ITALO DIMODICA: (Speaking Italian).

GOLDMAN: And what did that mean?

DIMODICA: Thank you for the memories and good luck for everything.

GOLDMAN: With one final forehand drive, Pennetta sealed her memory of a lifetime. She won 7-6, 6-2, her all-around game - ground strokes, net play, court coverage, serve - was good enough, she said afterwards - good, not great.

(SOUNDBITE OF ARCHIVED RECORDING)

FLAVIA PENNETTA: I didn't play my best tennis today. I have to say I was scared (laughter) inside from the beginning.
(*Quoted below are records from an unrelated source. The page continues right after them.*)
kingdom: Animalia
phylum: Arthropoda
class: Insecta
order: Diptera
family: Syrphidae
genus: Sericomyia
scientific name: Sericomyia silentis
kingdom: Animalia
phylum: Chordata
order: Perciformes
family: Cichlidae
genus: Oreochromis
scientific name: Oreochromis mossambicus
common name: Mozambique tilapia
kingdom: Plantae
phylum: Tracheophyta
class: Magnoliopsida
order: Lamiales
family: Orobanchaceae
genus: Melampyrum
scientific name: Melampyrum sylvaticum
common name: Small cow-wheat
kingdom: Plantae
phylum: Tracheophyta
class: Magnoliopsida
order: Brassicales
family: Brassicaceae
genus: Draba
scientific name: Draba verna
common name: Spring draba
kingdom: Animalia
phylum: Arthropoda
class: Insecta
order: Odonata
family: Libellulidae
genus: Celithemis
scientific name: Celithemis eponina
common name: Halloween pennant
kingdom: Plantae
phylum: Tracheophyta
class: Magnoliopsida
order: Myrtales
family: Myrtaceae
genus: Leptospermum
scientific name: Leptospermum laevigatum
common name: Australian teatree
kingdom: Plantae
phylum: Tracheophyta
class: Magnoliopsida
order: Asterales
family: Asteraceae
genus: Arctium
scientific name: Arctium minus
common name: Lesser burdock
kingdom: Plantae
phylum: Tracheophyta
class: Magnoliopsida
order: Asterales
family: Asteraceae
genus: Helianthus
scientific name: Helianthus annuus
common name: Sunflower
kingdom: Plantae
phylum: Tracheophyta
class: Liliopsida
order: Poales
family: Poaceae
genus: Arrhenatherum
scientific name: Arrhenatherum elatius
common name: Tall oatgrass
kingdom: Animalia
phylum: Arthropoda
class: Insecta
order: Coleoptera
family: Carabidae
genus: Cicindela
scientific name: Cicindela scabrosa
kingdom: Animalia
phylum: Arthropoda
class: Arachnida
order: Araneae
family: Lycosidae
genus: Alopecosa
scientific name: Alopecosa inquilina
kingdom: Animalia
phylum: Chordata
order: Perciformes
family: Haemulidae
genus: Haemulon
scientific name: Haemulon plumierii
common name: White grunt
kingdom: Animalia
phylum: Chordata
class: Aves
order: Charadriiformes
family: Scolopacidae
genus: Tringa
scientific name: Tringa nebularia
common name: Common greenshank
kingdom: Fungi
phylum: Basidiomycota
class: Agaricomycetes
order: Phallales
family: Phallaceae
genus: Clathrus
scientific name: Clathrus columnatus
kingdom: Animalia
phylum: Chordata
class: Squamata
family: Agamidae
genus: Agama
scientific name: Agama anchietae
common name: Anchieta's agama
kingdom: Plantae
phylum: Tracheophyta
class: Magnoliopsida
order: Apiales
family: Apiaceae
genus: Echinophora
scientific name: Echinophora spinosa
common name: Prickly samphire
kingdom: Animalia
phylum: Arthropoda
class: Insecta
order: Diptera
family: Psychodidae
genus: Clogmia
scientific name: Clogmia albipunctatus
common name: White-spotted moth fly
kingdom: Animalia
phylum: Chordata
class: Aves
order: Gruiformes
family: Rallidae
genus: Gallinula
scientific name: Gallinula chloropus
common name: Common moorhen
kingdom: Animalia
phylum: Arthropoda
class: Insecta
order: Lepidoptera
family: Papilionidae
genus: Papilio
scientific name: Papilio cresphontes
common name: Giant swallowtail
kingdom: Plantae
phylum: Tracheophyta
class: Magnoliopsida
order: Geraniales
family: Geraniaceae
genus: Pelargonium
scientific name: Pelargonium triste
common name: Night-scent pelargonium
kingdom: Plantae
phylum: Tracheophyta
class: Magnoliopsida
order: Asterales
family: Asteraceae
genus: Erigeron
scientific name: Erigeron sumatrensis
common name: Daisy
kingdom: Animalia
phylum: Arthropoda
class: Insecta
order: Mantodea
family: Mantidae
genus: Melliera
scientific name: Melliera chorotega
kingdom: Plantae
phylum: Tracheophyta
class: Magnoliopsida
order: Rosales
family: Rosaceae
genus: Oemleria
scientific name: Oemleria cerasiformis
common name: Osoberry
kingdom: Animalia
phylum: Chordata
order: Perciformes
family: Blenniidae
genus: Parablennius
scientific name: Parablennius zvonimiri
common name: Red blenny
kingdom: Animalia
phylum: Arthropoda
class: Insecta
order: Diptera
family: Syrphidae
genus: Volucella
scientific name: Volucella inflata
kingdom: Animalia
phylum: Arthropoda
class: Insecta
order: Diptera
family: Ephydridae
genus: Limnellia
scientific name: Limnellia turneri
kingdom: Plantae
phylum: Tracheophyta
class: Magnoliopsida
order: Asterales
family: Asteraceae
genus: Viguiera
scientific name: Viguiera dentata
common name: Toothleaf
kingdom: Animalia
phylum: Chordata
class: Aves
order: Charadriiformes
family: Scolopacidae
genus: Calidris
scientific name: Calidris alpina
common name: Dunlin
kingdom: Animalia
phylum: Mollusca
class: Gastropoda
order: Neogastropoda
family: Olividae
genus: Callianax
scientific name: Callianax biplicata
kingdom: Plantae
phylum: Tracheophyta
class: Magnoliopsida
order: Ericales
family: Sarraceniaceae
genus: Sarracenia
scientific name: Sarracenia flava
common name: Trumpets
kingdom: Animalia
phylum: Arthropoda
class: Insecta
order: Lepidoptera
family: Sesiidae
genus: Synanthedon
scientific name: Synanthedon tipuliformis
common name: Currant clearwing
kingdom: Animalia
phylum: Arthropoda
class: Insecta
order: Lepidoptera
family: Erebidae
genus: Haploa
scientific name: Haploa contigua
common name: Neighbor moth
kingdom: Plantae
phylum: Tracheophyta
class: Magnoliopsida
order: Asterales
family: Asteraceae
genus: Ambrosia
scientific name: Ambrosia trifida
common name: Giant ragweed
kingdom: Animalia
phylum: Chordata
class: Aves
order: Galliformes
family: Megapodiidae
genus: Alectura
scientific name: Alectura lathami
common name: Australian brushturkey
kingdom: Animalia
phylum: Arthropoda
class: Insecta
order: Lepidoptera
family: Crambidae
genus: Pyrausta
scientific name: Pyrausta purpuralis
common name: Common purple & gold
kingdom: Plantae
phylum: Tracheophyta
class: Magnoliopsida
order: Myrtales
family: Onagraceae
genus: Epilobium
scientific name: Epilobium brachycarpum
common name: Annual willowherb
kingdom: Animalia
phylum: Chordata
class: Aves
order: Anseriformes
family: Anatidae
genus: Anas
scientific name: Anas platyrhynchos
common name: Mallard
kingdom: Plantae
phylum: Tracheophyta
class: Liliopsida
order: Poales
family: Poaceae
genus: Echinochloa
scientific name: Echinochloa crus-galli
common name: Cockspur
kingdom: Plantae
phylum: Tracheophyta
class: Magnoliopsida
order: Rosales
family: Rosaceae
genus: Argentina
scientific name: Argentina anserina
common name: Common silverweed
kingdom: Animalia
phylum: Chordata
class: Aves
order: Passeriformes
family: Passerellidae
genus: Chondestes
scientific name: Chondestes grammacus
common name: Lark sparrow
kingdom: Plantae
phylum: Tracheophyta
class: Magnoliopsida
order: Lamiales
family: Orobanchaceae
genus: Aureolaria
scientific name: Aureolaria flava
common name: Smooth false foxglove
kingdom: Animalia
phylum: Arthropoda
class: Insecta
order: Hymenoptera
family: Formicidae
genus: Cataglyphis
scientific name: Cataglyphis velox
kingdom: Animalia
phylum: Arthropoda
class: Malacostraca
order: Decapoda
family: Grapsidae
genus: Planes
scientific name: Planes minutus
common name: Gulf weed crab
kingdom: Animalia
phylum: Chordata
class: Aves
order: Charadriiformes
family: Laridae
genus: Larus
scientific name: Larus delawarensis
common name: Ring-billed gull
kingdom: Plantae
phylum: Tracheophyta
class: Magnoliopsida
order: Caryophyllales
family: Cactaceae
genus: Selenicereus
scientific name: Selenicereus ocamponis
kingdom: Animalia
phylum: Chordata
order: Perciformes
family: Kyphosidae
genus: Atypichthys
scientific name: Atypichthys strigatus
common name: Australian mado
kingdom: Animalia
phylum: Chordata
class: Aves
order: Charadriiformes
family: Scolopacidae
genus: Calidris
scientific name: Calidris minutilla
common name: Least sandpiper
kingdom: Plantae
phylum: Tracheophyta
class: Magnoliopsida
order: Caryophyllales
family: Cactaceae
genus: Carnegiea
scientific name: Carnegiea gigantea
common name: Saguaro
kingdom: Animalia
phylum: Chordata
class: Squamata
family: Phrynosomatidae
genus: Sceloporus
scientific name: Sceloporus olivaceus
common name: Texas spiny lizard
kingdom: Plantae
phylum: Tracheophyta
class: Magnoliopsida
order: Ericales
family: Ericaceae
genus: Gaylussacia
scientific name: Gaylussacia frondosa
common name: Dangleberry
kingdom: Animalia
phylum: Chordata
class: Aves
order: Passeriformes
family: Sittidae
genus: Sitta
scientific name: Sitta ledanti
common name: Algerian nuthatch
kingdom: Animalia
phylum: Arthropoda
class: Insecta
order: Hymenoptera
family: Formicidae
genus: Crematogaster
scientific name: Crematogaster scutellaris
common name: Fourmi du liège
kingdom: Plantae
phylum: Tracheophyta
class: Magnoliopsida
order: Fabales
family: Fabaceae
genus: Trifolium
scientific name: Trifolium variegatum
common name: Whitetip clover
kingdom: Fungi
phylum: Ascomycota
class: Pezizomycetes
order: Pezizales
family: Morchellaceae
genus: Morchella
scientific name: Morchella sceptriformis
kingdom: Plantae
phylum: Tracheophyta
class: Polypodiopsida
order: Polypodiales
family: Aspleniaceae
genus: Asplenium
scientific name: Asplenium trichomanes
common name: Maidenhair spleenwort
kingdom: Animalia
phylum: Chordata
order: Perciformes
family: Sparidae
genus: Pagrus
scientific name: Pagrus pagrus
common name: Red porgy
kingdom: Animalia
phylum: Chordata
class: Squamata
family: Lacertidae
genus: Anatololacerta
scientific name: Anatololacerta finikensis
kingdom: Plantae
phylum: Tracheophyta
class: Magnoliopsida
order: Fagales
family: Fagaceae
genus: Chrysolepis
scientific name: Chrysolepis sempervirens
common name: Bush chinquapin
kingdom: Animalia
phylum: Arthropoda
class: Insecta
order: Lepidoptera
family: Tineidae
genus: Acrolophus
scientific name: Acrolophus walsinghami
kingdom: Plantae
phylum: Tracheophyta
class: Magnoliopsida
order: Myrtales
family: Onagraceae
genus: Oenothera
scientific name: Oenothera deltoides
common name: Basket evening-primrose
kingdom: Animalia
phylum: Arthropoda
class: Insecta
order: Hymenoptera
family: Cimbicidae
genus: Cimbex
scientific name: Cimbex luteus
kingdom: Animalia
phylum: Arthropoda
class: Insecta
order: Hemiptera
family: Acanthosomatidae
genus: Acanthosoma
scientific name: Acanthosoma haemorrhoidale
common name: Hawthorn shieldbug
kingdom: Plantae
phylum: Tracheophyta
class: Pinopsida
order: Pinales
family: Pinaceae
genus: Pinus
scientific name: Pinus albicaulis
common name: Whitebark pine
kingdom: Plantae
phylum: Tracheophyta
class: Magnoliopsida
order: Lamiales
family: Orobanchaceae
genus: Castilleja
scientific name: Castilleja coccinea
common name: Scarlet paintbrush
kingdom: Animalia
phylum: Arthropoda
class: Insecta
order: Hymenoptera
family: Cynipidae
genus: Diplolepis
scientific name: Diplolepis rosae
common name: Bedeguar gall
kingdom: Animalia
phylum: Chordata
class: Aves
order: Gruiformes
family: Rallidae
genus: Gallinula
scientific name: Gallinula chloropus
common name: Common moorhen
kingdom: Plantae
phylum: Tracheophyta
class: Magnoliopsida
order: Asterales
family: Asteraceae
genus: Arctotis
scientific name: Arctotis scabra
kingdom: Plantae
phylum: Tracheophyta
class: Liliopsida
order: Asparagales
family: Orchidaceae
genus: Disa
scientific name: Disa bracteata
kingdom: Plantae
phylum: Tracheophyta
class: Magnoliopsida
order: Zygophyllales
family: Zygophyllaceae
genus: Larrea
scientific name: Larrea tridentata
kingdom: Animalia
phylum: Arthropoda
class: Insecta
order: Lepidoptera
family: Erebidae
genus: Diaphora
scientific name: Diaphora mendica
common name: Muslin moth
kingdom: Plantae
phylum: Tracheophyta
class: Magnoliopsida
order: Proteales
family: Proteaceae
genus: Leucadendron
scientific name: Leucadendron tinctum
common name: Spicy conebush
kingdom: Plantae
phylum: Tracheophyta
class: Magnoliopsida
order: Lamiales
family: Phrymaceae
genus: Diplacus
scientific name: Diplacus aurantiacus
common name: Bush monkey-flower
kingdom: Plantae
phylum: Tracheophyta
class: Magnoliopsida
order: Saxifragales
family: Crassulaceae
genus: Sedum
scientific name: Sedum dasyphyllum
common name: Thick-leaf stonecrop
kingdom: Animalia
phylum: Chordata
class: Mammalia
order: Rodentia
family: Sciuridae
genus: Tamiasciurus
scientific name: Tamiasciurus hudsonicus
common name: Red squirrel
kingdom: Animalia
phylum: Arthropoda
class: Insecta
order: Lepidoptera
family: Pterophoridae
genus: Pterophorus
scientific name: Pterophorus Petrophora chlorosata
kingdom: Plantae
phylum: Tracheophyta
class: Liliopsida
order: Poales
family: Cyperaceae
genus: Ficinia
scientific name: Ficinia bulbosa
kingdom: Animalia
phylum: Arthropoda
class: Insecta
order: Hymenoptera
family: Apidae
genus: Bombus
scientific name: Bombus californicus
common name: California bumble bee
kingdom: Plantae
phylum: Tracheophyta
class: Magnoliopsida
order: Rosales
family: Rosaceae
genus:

It was not easy for me to hit the ball in the same way that I did yesterday.

GOLDMAN: That was Friday, when Pennetta easily beat number two seed Simona Halep, an impressive win that was all but forgotten after Vinci's upset for the ages over Serena Williams. For all the crazy glory of that Grand Slam-foiling win, Vinci says it took its toll in the final.

(SOUNDBITE OF ARCHIVED RECORDING)

ROBERTA VINCI: I was tired. I was tired, especially the first set.

GOLDMAN: Understandable, considering the emotional experience just 24 hours before - the win over Williams and the endearing on-court interview right after that turned tennis fans into Roberta Vinci fans.

(SOUNDBITE OF ARCHIVED RECORDING)

VINCI: Then the person say, congratulations, good job. 'Cause I beat Serena? No, for your interview. Ah, grazie. OK.

GOLDMAN: But Saturday, the kudos were for Pennetta, on a great tournament and surprisingly, a great career. After getting the winner's trophy, she sprang this on the crowd.

(SOUNDBITE OF ARCHIVED RECORDING)

PENNETTA: And this is the way I would like to say goodbye to tennis.

GOLDMAN: Pennetta announced a kind of rolling retirement. She said it's her last U.S. Open, adding later she'll play until the end of the year. After nearly 15 years as a pro, Pennetta said, it's getting hard to compete. I don't feel like I have the power anymore. Certainly, it took all she had Saturday to beat an opponent who Pennetta calls her sister. But after their warm embrace at net, followed by a trophy, a $3.3 million check and congrats from the prime minister, the power was all hers. As she said, my life is perfect. Tom Goldman, NPR News, New York.